Wednesday 6 May 2009

The ignoble Savage

Thanks to the pre-emptive actions of Jacqui Smith, it looks as if I'll have to shelve any plans to go out for a drink with Michael Savage in the near future. The crude, loudmouth “shock jock” who has made a lucrative career out of firing off insults at gays, Muslims, autistic children and anyone else whose face he doesn't like has been banned from Britain.
I find this a hugely puzzling and self-defeating gesture by the Government. Everything Michael Savage (not his real name, but a camp showbiz sobriquet in the tradition of Coco Chanel) has to say about autism is offensive, pigheaded and plain wrong. But does he really pose a serious threat to the foundation of our society, as Jacqui Smith implies in grouping him with suspected terrorists? If that were true, I'd have to question if we had a civilisation worth defending. Preachers to the ignorant, which is what Savage is, are aggravating, attention-seeking and sometimes disturbing (not unlike autistic children, in fact), but the very last thing they should be seen as is threatening. It stokes their misplaced sense of self-importance and allows them to portray themselves as “the little man taking pot shots at the powerful” when the very opposite is true: Savage has earned a tidy fortune and a huge media presence from peddling his uninformed prejudices, at the expense of some of the most vulnerable in society.

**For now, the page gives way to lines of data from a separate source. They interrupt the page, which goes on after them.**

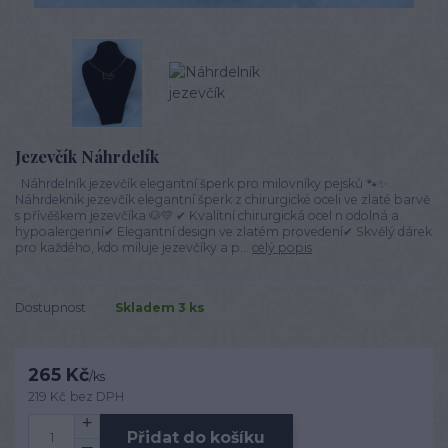
Jezevčík Náhrdelík
Náhrdelník jezevčík elegantní šperk pro milovníky pejsků 🐾✨
Náhrdeknik jezevčík elegantní šperk z chirurgické oceli ve zlaté barvě
s přívěškem jezevčíka 🐶💛 ✔ Kvalitní chirurgická ocel n odolná a
hypoalergenní✔ Elegantní design ve zlatém provedení✔ Skvělý dárek
pro každého, kdo miluje jezevčíky a p...
celý popis
Dostupnost
Skladem 3 ks
265 Kč
/
ks
219 Kč
bez DPH
Přidat do košíku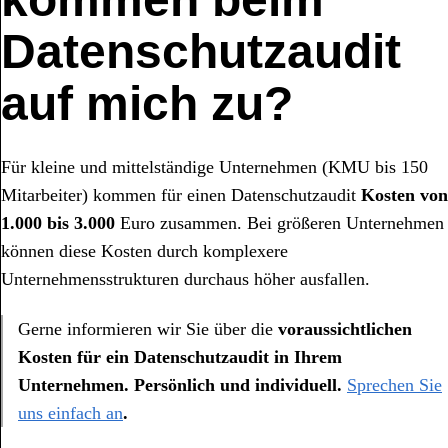
Datenschutzaudit
auf mich zu?
Für kleine und mittelständige Unternehmen (KMU bis 150
Mitarbeiter) kommen für einen Datenschutzaudit
Kosten
von
1
.
000
bis
3
.
000
Euro zusammen. Bei größeren Unternehmen
können diese Kosten durch komplexere
Unternehmensstrukturen durchaus höher ausfallen.
Gerne informieren wir Sie über die
voraussichtlichen
Kosten für ein Datenschutzaudit in Ihrem
Unternehmen. Persönlich und individuell.
Sprechen Sie
uns einfach an
.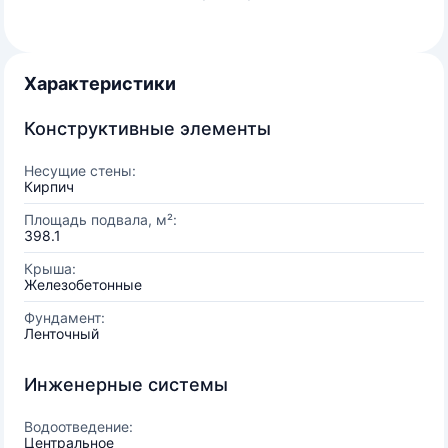
Характеристики
Конструктивные элементы
Несущие стены:
Кирпич
Площадь подвала, м²:
398.1
Крыша:
Железобетонные
Фундамент:
Ленточный
Инженерные системы
Водоотведение:
Центральное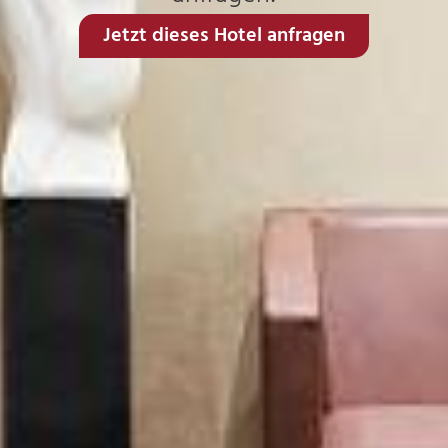
Jetzt dieses Hotel anfragen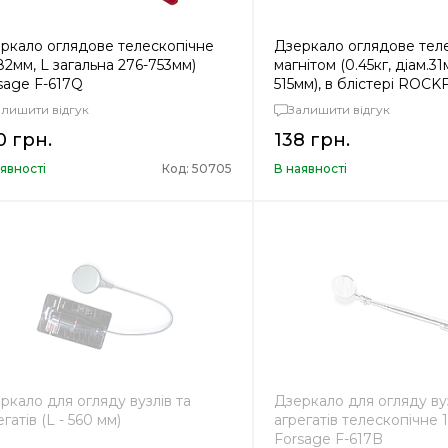
ркало оглядове телескопічне
Дзеркало оглядове теле
82мм, L загальна 276-753мм)
магнітом (0.45кг, діам.31
sage F-617Q
515мм), в блістері ROC
617M
алишити відгук
Залишити відгук
0 грн.
138 грн.
явності
Код: 50705
В наявності
ркало для огляду вузлів та
Дзеркало для огляду вуз
гатів (L - 560 мм)
агрегатів телескопічне
Forsage F-617B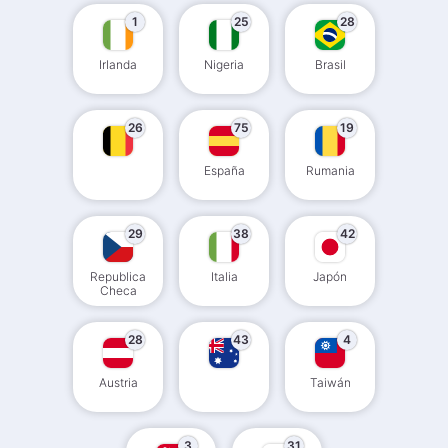
1
25
28
Irlanda
Nigeria
Brasil
26
75
19
España
Rumania
29
38
42
Republica
Italia
Japón
Checa
28
43
4
Austria
Taiwán
3
31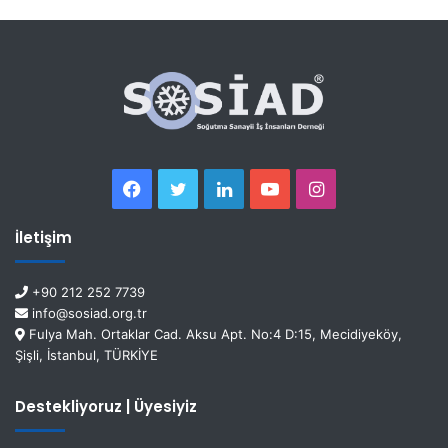
İletişim
+90 212 252 7739
info@sosiad.org.tr
Fulya Mah. Ortaklar Cad. Aksu Apt. No:4 D:15, Mecidiyeköy,
Şişli, İstanbul, TÜRKİYE
Destekliyoruz | Üyesiyiz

Savage's arguments aren't hard to knock down. He says: “There is no definitive diagnosis for autism. None.” This will come as a surprise to the three doctors who wrote a four-page report diagnosing Euan's autism in clear and specific terms. He claims autistic children “don't have a father around to tell them don't act like a moron, you'll get nowhere in life.” Savage's own career path is a living refutation of that latter statement. “In 99 per cent of cases it's a brat who hasn't been told to cut the act out.” If we translate the self-consciously folksy rhetoric into proper English, he's saying that autistic children haven't been shown how to behave, when in fact there's a huge span of successful therapies devoted to exactly that issue.
Until yesterday I suspect most people in Britain hadn't heard of Michael Savage, and were much better off for it. Now, thanks to Jacqui Smith's needless grandstanding, I've absorbed far more of his subliterate bile than I ever wanted to hear. I almost wonder if I shouldn't sue the Government myself for causing me needless distress. Sure, I wouldn't invite Michael Savage into my living-room, but I don't see that as a reason to exclude him from the country. In fact, let him come over and reveal himself for what he is: an overgrown playground bully who gets his kicks from picking on those who can't fight back. Or, to put it another way: Come over here and say that, Mike. And if you haven't got the bottle, cut out the dumbass act.